Avançando no sentido horário para Mianmar, os morros cobertos de floresta tornam-se montanhas, até que, no extremo oeste aproxima-se dos 6 mil metros e começam a se fundir com o Himalaia levando ao Tibete e à sua respectiva importância para Pequim. O Himalaia percorre toda a extensão da fronteira sino-indiana antes de descer para se tornar o Karakorum, cordilheira que faz fronteira com Paquistão. Essa é a versão natural da Grande Muralha da China, ou observando-a a partir de Nova Delhi, a Grande Muralha da Índia. Ela separa tanto militar quanto economicamente os dois Estados mais populosos do planeta.

Devido às suas geografias, os dois países possuem contendas em comum: A China pleiteia a província indiana de Arunachal Pradesh. Concomitantemente, a Índia profere que Pequim está ocupando Aksai Chin. Perante a isso, a tensão está continuamente presente, e cada lado precisa suportar a situação acuradamente, afinal, além de serem as duas maiores populações mundiais, o conflito deflagrado em 1962, certifica uma série de embates violentos de fronteira, que resultaram em violenta luta, de grande escala, nas montanhas. Apesar de ambos os lados apontarem artilharia para a região fronteiriça, não é de seu interesse retravar tal hostilidade.

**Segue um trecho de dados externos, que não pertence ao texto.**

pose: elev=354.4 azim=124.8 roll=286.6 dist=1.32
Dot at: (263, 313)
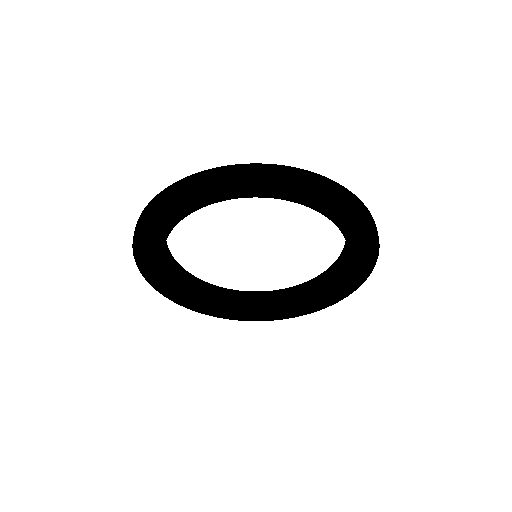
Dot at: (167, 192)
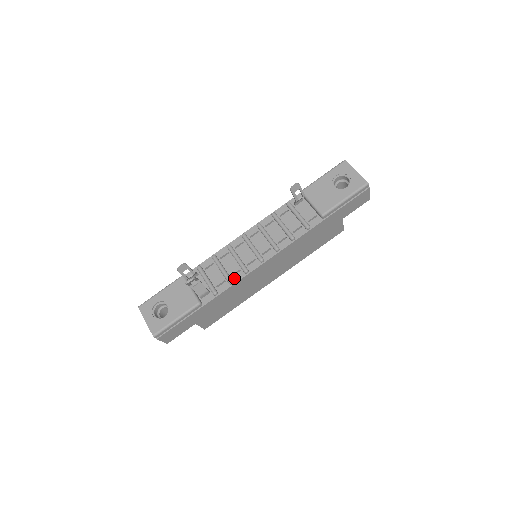
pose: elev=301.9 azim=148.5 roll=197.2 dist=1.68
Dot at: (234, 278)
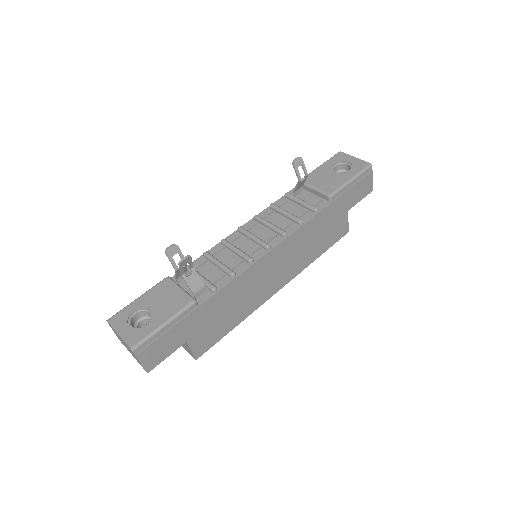
Dot at: (236, 270)
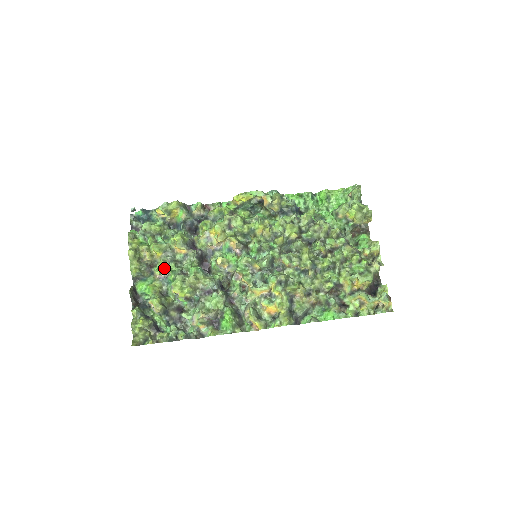
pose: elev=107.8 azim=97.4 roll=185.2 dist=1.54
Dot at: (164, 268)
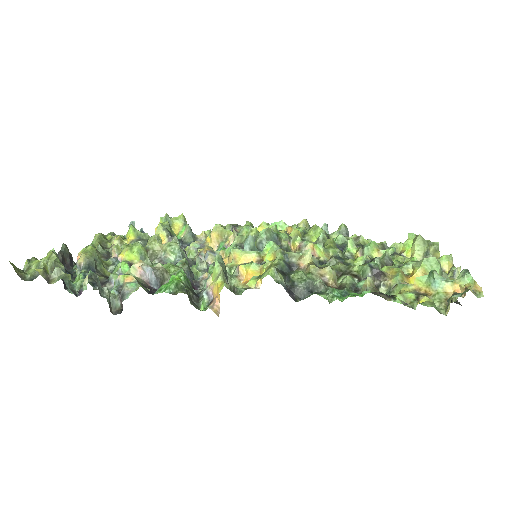
Dot at: occluded
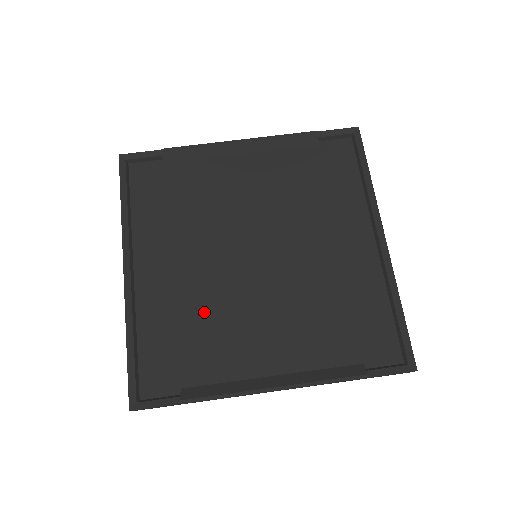
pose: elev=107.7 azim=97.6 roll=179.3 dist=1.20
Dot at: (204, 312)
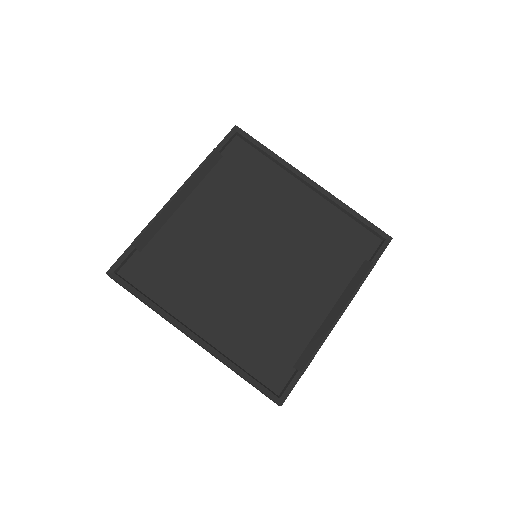
Dot at: (261, 315)
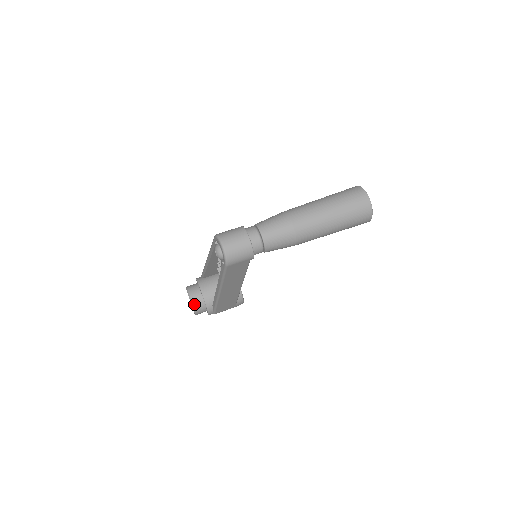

Tendo como visão a “geopolítica do medo”, se a China não comanda o Tibete, certamente seria possível que a Índia pudesse fazê-lo. Isso na visão dos chineses, é tipificado como a “geopolítica do medo”. Devido a sua localização geográfica estratégica, a província do Tibete se encontra no continente asiático, no Sul e no centro da Ásia, facilitando o controle da região por parte da China. Outro fator de extrema primazia para o controle do Tibete por parte de Pequim é no que concerne sobre o controle das fontes tibetanas de três dos grandes rios da China; o Amarelo, o Yangtze e o Mekong, razão pelo qual o território Tibetano é conhecido como “Torre de Água da China”.  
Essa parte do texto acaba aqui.